One theory behind the composition of five spice powder is that it is intended to incorporate the five main flavors of sweet, sour, salty, bitter and pungent. In truth, there is nothing salty in the traditional five spice blend. Also, in the culinary arts, pungent (or spicy) is not typically considered a flavor in its own right. Still, the theory that five spice encompasses a balance of the main flavors, in accordance with the balancing philosophy of yin and yang, is widely cited.
The traditional five spice powder is made of ground cloves, cinnamon, fennel seeds, star anise and Szechuan pepper. This makes for a potent blend, and five spice is best used in moderation.
Five spice powder can be used for seasoning meats and poultry, in marinades or in spice rubs.
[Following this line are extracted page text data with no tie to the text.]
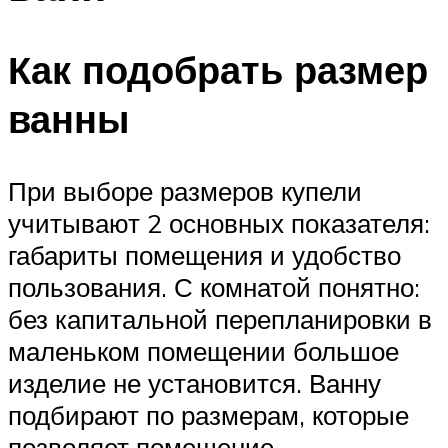
Как подобрать размер
ванны
При выборе размеров купели
учитывают 2 основных показателя:
габариты помещения и удобство
пользования. С комнатой понятно:
без капитальной перепланировки в
маленьком помещении большое
изделие не установится. Ванну
подбирают по размерам, которые
позволяет помещение.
Because it is also sweet and aromatic, five spice can be used in flavoring desserts as well as savory dishes.
You could make your own five spice powder by grinding the spices yourself in a spice grinder or coffee grinder. But Szechuan pepper is not widely available, although it can be found in specialty spice shops or Asian markets. Also, the Szechuan peppers need to be toasted first, which adds another step to the process. Moreover, most stores sell bottled five spice powder, so it's really not necessary to make your own, especially if you won't be using very much of it.
The thing to remember with five spice powder is that its potency diminishes rapidly once the spices are ground. Thus five spice powder (and indeed all ground spices) should be stored in an airtight container and away from heat (i.e., not near the stove).